In a YAML configuration, a folder hyperparameter supports the following fields:

  • folder: Path to the folder containing the candidate files.

  • ignore_files: Optional list of file patterns to ignore.

Example configuration:

hyperparameters:
- path: data.provider.path
  type: folder
  folder: project_files/my_dataset/
  ignore_files:  # Optional list of file patterns to ignore.
   - '*.tmp'
   - 'ignore_this_file.csv'
Parameters:
  • path (str) – Configuration path to substitute.

  • folder (str) – Folder containing candidate files.

  • ignore_files (list[str] | None, optional) – Filename patterns to exclude.

Raises:
  • ValueError – If the specified folder does not exist (during initialisation).

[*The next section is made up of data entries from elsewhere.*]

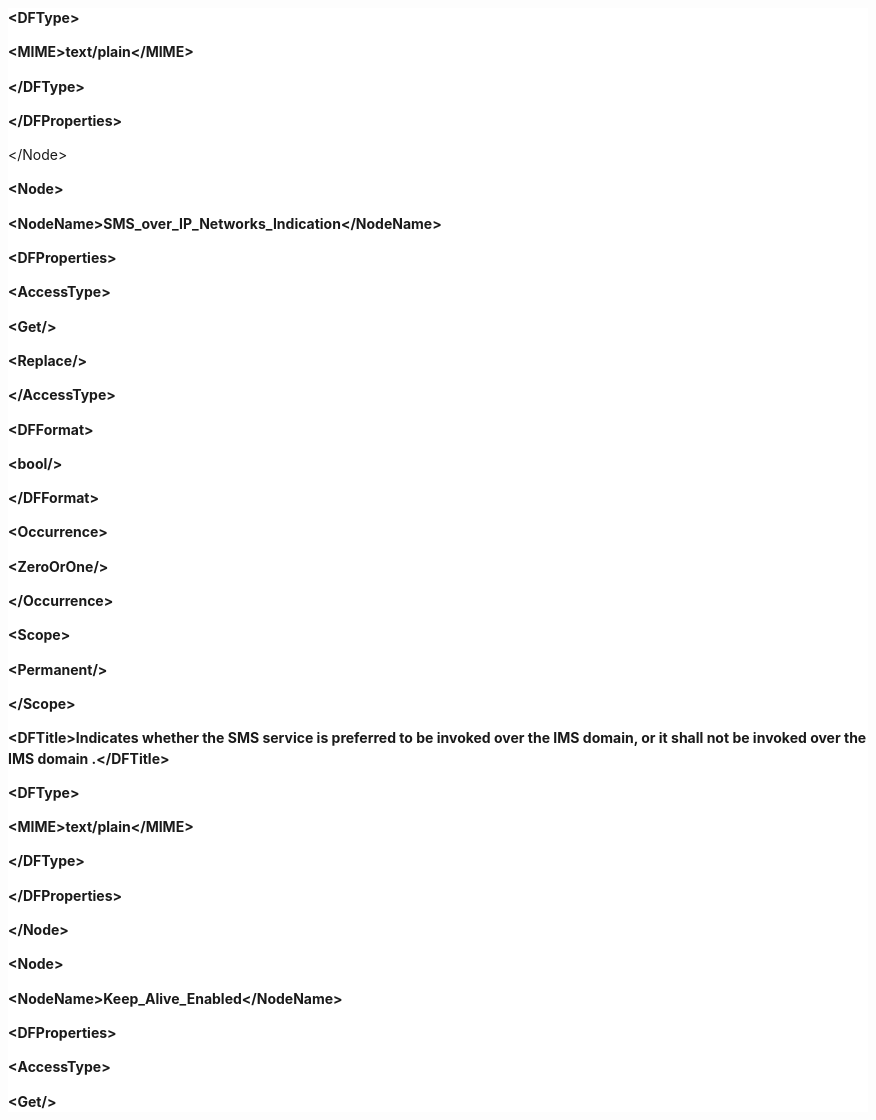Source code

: **\<DFType\>**

**\<MIME\>text/plain\</MIME\>**

**\</DFType\>**

**\</DFProperties\>**

\</Node\>

**\<Node\>**

**\<NodeName\>**SMS\_over\_IP\_Networks\_Indication**\</NodeName\>**

**\<DFProperties\>**

**\<AccessType\>**

**\<Get/\>**

**\<Replace/\>**

**\</AccessType\>**

**\<DFFormat\>**

**\<bool/\>**

**\</DFFormat\>**

**\<Occurrence\>**

**\<ZeroOrOne/\>**

**\</Occurrence\>**

**\<Scope\>**

**\<Permanent/\>**

**\</Scope\>**

**\<DFTitle\>Indicates whether the SMS service is preferred to be
invoked over the IMS domain, or it shall not be invoked over the IMS
domain .\</DFTitle\>**

**\<DFType\>**

**\<MIME\>text/plain\</MIME\>**

**\</DFType\>**

**\</DFProperties\>**

**\</Node\>**

**\<Node\>**

**\<NodeName\>Keep\_Alive\_Enabled\</NodeName\>**

**\<DFProperties\>**

**\<AccessType\>**

**\<Get/\>**
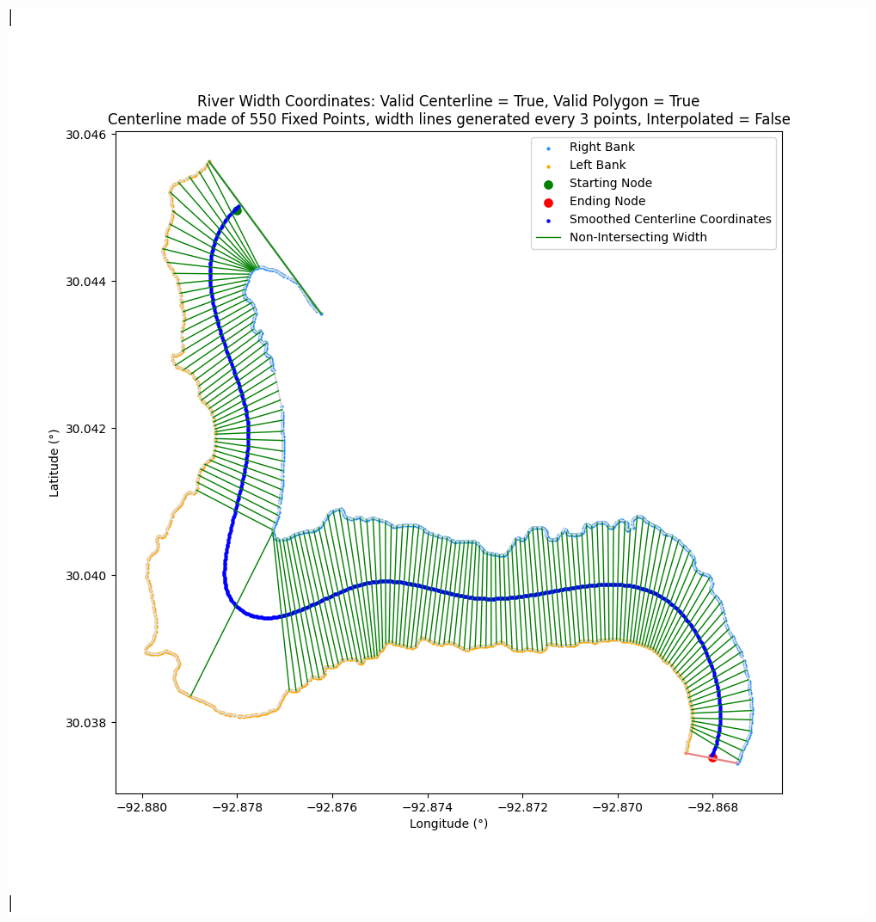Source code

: | ![river_transect_avg+png](https://raw.githubusercontent.com/cyschneck/centerline-width/main/data/doc_examples/river_coords_transect_avg.png) |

  • ValueError – If no valid files are found in the folder after applying the ignore patterns (when calling options()).

options() list[HyperparameterOption][source]

Generate options by walking over the folder.

Returns:

File-based options discovered in the folder.

Return type:

list[HyperparameterOption]

class lir.config.substitution.Hyperparameter(name: str)[source]

Bases: ABC

Base class for all hyperparameters.

Parameters:

name (str) – Hyperparameter name.

abstractmethod options() list[HyperparameterOption][source]

Get a list of values that a hyperparameter can take in the context of a particular experiment.

Returns:

List of options for this hyperparameter.

Return type:

list[HyperparameterOption]

class lir.config.substitution.HyperparameterOption(name: str, substitutions: Mapping[str, Any])[source]

Bases: NamedTuple

An option for a value of a hyperparameter.

A HyperparameterOption is a named tuple with two fields: - name: a descriptive name of this option - substitutions: a mapping of configuration paths to values

name: str

Alias for field number 0

substitutions: Mapping[str, Any]

Alias for field number 1

lir.config.substitution.parse_parameter(spec: ContextAwareDict, output_dir: Path) Hyperparameter[source]

Parse one parameter specification into a hyperparameter object.

Parameters:
  • spec (ContextAwareDict) – Parameter specification.

  • output_dir (Path) – Output directory used by nested parser calls.

Returns:

Parsed hyperparameter object.

Return type:

Hyperparameter

lir.config.substitution.substitute_parameters(base_config: ContextAwareDict, hyperparameters: Mapping[str, Any], context: list[str]) ContextAwareDict[source]

Substitute parameters in an LR system configuration and return the updated configuration.

Parameters:
  • base_config (ContextAwareDict) – Original LR system configuration.

  • hyperparameters (Mapping[str, Any]) – Hyperparameters and their replacement values.

  • context (list[str]) – Context path of the augmented configuration.

Returns:

Augmented LR system configuration.

Return type:

ContextAwareDict